Ils semblaient amis. Hermione lui avait dit qu'ils étaient proches mais que récemment McGonagall ne lui parlait plus à cause de l'affaire Regina. Harry réprima un sourire en repensant au terme qu'avait employé Hermione pour parler de ce qui s'était passé dans les appartements de Snape. Maintenant, ils étaient assis côte à côte sur le petit muret, de temps à autre, McGonagall lui murmurait quelque chose, ce qui ne voulait pas dire grand–chose mais son corps parut se pencher vers elle, comme si elle le réconfortait.
Non pas que Snape l'admette un jour.
Ils l'avaient surpris, tous les deux. Snape à cause des distances qu'il était prêt à franchir pour protéger Hermione et McGonagall parce qu'il l'avait toujours considérée comme collet monté et respectueuse de la loi. Il n'aurait jamais imaginé qu'elle aurait aidé à couvrir ce qui était à dire vrai un meurtre – bien que Harry préférât penser que Snape avait abattu Krum de la même façon qu'on aurait abattu un chien enragé.
McGonagall aimait Snape. Pas de la même manière que Hermione mais il y avait tant de façons d'aimer. Et Harry pensa avec réticence qu'il y avait peut–être plus en Snape qu'il ne l'avait cru. D'accord, si Hermione était amoureuse de lui, il pouvait toujours accuser ses hormones déchaînées et son piètre goût mais que McGonagall l'aime aussi ? Bon, il devait bien y avoir quelque chose, non ?
Et bien sûr, il y avait le fait que Snape avait tué Krum si facilement. Harry avait peu vu de leur rencontre, mais elle n'avait pas duré longtemps, une poignée de secondes tout au plus. Et de ce que Harry en avait vu, Snape l'avait tué, tout simplement, sans problème. Il avait planifié de tuer Krum depuis le début, tout comme Harry. Snape avait été plus que consentant d'aller à Azkaban pour protéger Hermione. Si Harry avait eu des doutes quant aux sentiments qu'il lui portait, il venait d'en avoir amplement la preuve. Il s'était entièrement dévoilé pour lui et McGonagall.
Ça ne signifiait nullement qu'il souhaitait que tout le monde le sache mais il ne niait pas les faits.
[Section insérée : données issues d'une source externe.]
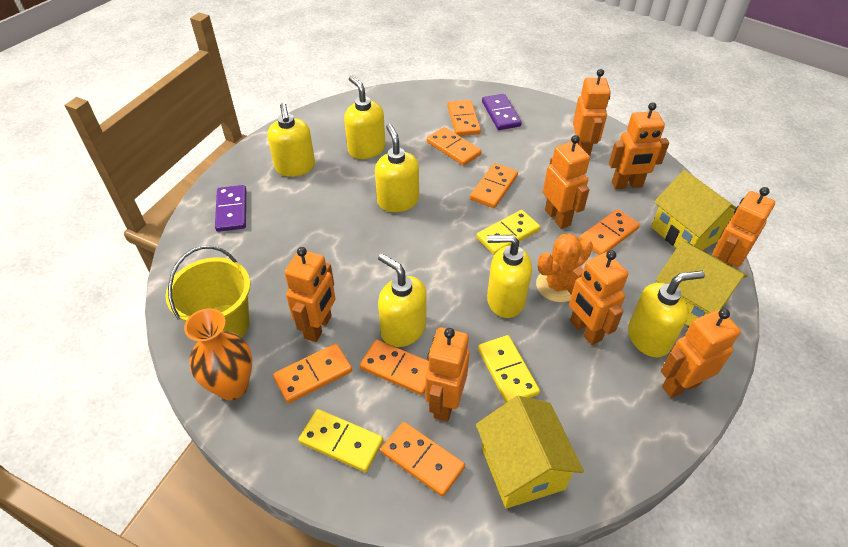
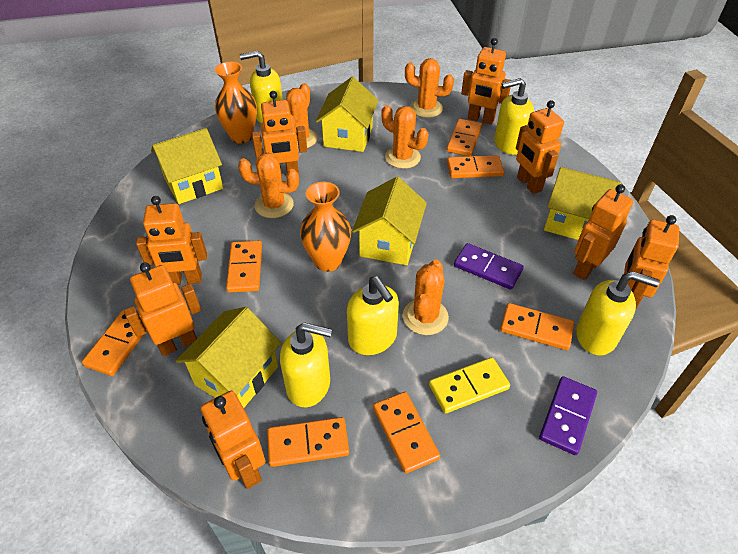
orange cactus: [536,233,593,303] = 1 -> [238,153,299,218] [286,83,318,149] [382,105,428,169] [403,259,449,335] [405,58,454,118] = 5
orange vase: [184,309,252,400] = 1 -> [215,62,257,143] [300,182,351,272] = 2
yellow bucket: [165,246,250,338] = 1 -> none = 0
yellow domino: [298,409,383,472] [476,210,540,255] [478,335,540,403] = 3 -> [429,357,510,413] = 1
yellow house: [476,396,584,509] [651,170,736,250] [656,241,748,326] = 3 -> [151,128,223,204] [176,307,281,408] [316,77,378,152] [352,177,427,265] [544,167,621,240] = 5
yellow soap dispenser: [267,103,315,177] [344,76,385,159] [375,124,419,212] [378,253,427,347] [487,235,532,318] [628,271,705,357] = 6 -> [240,50,283,123] [280,322,332,407] [347,276,399,355] [494,78,534,155] [576,271,660,355] = 5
Harry étudia à nouveau la branche qui brûlait. Elle rougeoyait à certains endroits, alors que le reste était aussi noir que de la poix. Lentement, elle commença à s'effondrer sous les claquements et les sifflements du brasier. Dans quelques heures, il ne resterait plus que de la poussière de charbon Harry allait rester toute la nuit à la regarder se consumer. Quand elle serait réduite en cendres, Harry savait qu'il récolterait le petit tas et l'éparpillerait aux quatre vents. Mr Vode l'observerait sans doute, il savait que Harry était le héros de leur monde – et que sa santé mentale avait souvent été remise en question. Il ne penserait rien du héros dément qui courait en jetant des cendres dans les buissons de roses.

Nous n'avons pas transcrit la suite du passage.